Ale to nie koniec. John Walker (Wyatt Russell) wrócił na finał i chyba nie do końca wiedziano, jaką ma w nim pełnić rolę, co skończyło się czymś pomiędzy opętanym żądzą zemsty czarnym charakterem, a skomplikowanym antybohaterem. Powiecie, że właśnie taki był cel, ale problem w tym, że brak jakiejkolwiek konsekwencji czyni tę postać bardziej groteskową niż intrygującą. A już na pewno skutecznie wymazuje dobrze naszkicowane we wcześniejszych odcinkach wewnętrzne problemy Walkera, które mogły uczynić z niego jedną z ciekawszych osobowości w całym uniwersum.
Inna sprawa, że on przez jakiś czas prezentował się nieźle, czego nijak nie da się powiedzieć o Sharon Carter (Emily VanCamp). Zdemaskowanie jej jako tajemniczego Power Brokera nie dość, że nieporadnie napisane, wyglądało na zrobione z braku laku. Oczywiście w przyszłości może się okazać świetnym posunięciem, ale patrząc tylko z perspektywy serialu, czy taki ruch ma jakiekolwiek fabularne znaczenie? No nie, Sharon to kolejna postać, której motywacje nie przekonują, a ona sama jest pionkiem z innej rozgrywki. Taki Baron Zemo (Daniel Brühl) dostał przynajmniej scenę tańca!
Wspominam go zresztą nie bez powodu, bo to idealny przykład na to, jak "Falcon i Zimowy żołnierz" okazał się ostatecznie serialem, który nie spełnił wielu ze składanych obietnic. Mając w rękach mnóstwo atutów i dostrzegając tkwiący w nich potencjał, twórcy nie potrafili go z nich do końca wydobyć, albo zatrzymując się w pół drogi, albo obierając najprostszą możliwą ścieżkę. W efekcie nawet tak udane wątki jak Isaiaha Bradleya (Carl Lumbly) doszły do ściany, pozostawiając lekkie poczucie niedosytu.

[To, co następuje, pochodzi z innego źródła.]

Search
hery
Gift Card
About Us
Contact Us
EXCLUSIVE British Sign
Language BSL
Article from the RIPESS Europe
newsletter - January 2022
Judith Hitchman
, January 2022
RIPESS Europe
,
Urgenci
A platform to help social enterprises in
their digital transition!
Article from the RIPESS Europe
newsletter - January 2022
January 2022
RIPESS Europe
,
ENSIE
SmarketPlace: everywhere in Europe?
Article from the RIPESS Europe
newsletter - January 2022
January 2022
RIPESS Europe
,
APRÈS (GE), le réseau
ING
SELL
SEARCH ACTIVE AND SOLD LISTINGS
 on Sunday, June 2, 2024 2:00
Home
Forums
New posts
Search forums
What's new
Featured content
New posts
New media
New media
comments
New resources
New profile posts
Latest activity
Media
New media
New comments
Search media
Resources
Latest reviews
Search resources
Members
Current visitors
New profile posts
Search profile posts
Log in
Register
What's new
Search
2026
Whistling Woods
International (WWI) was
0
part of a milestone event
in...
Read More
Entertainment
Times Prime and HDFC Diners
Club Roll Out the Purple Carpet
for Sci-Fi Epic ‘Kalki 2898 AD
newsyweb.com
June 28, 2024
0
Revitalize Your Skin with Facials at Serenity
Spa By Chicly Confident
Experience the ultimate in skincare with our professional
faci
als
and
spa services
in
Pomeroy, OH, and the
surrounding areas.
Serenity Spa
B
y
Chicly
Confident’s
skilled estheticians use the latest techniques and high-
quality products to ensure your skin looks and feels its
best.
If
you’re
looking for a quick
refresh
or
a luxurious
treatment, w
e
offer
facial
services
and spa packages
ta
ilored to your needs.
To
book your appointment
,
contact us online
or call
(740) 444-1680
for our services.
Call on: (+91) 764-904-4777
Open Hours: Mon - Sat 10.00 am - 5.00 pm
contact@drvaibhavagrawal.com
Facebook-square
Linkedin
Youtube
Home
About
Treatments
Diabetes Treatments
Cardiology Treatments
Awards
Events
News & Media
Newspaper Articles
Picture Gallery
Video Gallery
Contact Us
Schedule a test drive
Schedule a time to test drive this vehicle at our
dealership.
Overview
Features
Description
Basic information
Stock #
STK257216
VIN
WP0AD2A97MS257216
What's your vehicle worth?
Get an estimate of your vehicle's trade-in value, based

Nadchodzi Kapitan Ameryka i Zimowy żołnierz?
Czy to jednak na pewno powód do narzekania na cały serial? Nie, bo omawiając marvelowskie produkcje, zawsze trzeba brać pod uwagę szerszy kontekst, w którym te nienaruszalnie tkwią. "Falcon i Zimowy żołnierz" był w znacznie większym stopniu osadzony w uniwersum niż "WandaVision" i pozostałe po finale ruchome elementy tylko to potwierdzają. Napisana na nowo rola Sharon Carter, John Walker jako U.S. Agent, wprowadzenie do gry niejakiej Val (Julia Louis-Dreyfus), a nade wszystko wybór nowego roli Kapitana Ameryki – dla MCU ma to wszystko niebagatelne znaczenie i fakt, że nie spina się w idealnie spójną i wciągającą serialową fabułę, traci przy tym na istotności.
Można się na takie podejście zżymać, zwłaszcza pamiętając, że poprzednia produkcja Marvela w Disney+ potrafiła lepiej podejść do telewizyjnego formatu, ale warto zachować w krytykowaniu umiar. Bo odcinkowa opowieść o Falconie i Zimowym żołnierzu miała swoje momenty i mocne strony, utrzymując się zawsze na co najmniej przyzwoitym poziomie. Na więcej może nie starczyło twórcom umiejętności, może czasu, a może byt krępowały ich odgórne ograniczenia – tak czy inaczej, swoje zadanie wykonali. A nam pozostaje tylko czekać na ciąg dalszy, bo ten, czy to formie "Kapitana Ameryki i Zimowego żołnierza", czy innej, bez wątpienia nadejdzie.